After the diagnosis of 21OHD was confirmed, hydrocortisone treatment was initiated. Although the patient did not complain of tiredness during the first evaluation, his level of fatigue was much lower after 1 month of hydrocortisone. Measurement of his steroids 6 months after he began hormonal replacement therapy revealed a significant decrease in 17OHP serum level and all its metabolites, including testosterone (Table 1). His testicular failure was then revealed (Table 1). Adrenal CT scans performed 6 and 12 months after initiating steroid treatment revealed stable adrenal volume (data not shown).

2. Discussion

We report an unusual classic form of 21OHD in a 32-year-old man. The diagnosis was suspected in light of a normal testosterone level with undetectable gonadotropins just after a bilateral testicular surgery.

Our patient had no clinical phenotype suggesting classic 21OHD, apart from a short stature and being overweight. This phenotype is probably related to advanced skeletal maturation, secondary to an excess of androgen secretion during infancy and early adolescence. He presented at the age of 32 with bilateral testicular masses.

TARTs are a common finding in patients with 21OHD, identified in ≤86% of examined patients [4]. TARTs can affect both endocrine and exocrine testicular functions and therefore can lead to infertility [4, 5]. In our patient, a Leydig cell tumor was initially suspected. Indeed, Leydig cells share many functional and morphological similarities with TARTs. A recent study reported different expression patterns of DLK1, insulinlike factor 3, and most adrenocortical markers between Leydig cells and TARTs [6]. This type of analysis could help distinguish TARTs from Leydig cell tumors and therefore potentially avoid surgery. Unfortunately, the diagnosis of 21OHD was performed in our patient after his bilateral orchidectomy.

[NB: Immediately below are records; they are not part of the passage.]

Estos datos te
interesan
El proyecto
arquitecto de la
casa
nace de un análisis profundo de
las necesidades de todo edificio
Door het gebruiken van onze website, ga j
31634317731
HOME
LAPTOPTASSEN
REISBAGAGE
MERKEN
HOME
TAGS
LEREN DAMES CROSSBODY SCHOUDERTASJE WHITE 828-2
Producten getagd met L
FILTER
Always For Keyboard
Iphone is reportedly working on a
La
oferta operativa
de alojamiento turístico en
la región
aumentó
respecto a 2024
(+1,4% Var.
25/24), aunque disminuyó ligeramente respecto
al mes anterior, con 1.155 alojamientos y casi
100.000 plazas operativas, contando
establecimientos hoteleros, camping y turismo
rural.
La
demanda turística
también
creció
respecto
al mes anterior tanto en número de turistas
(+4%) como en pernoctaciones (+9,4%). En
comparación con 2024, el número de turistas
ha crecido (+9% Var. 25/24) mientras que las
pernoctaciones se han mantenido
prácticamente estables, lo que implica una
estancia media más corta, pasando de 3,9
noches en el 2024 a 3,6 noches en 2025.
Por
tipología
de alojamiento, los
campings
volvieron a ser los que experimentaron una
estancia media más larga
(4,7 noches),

Mutations in CYP21A2 can be classified according to the impact on 21-hydroxylase enzymatic activity. The homozygous mutation identified in our patient has been previously associated with a severe form of 21OHD, revealed by SW during the neonatal period [3]. In this recent study, genotype is well correlated with the phenotype in most patients. However, disparity in phenotypic appearance appeared in a small portion of patients [3]. Several factors may be responsible for the genotype-phenotype variability in patients with CAH. Apart from the CYP21A2 mutations, other genes may affect the phenotype by modifying steroid action or salt balance. Furthermore, differences in extra-adrenal 21-hydroxylation (as already shown in mice and human liver of patients with CAH) could justify the discordances between genotype and phenotype. Interestingly, our case illustrates potential survival, without any episode of adrenal failure, in a patient carrying a severe genetic form of 21OHD, although he had not been on steroids during infancy or adulthood. To our knowledge, such a mild phenotype has never been reported with such a severe mutation.

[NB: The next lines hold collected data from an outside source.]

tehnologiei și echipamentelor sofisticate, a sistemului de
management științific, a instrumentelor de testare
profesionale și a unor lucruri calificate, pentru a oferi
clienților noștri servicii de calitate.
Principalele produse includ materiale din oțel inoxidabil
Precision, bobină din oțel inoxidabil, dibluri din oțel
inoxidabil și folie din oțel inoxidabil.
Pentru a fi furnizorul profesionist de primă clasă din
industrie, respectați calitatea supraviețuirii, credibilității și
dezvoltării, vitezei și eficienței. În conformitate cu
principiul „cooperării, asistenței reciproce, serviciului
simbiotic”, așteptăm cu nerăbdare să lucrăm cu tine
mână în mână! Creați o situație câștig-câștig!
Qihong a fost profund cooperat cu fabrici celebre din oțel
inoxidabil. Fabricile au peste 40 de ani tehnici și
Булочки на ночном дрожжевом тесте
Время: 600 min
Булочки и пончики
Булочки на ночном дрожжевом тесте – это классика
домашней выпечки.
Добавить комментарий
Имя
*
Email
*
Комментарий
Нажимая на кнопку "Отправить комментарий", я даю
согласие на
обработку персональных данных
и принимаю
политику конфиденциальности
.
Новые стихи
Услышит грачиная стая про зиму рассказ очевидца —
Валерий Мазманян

An increased prevalence of adrenal tumors has been reported in patients with 21OHD: ≤82% of male homozygous patients and 45% in heterozygous patients [7]. Reisch et al. [8] documented a correlation between total adrenal volume and current hormonal control in patients with 21OHD. Development of adrenal tumors is probably increased by prolonged ACTH stimulation of the adrenal cortex. However, some of these tumors are unilateral, which means that other factors may contribute to adrenal tumor development in patients with CAH. To our knowledge, in patients with 21OHD, massive calcifications within adrenal glands have never been described. Our patient’s 18F-FDG-PET scan was reassuring [9].

In conclusion, we describe a severe form of 21OHD, diagnosed in late adulthood in light of bilateral testicular tumors, azoospermia, and large bilateral adrenal masses, mimicking adrenocortical carcinoma. Our patient illustrates the natural history of severe 21OHD without steroid replacement treatment. Hormonal evaluation of combined testicular and adrenal lesions is necessary before orchidectomy should be considered.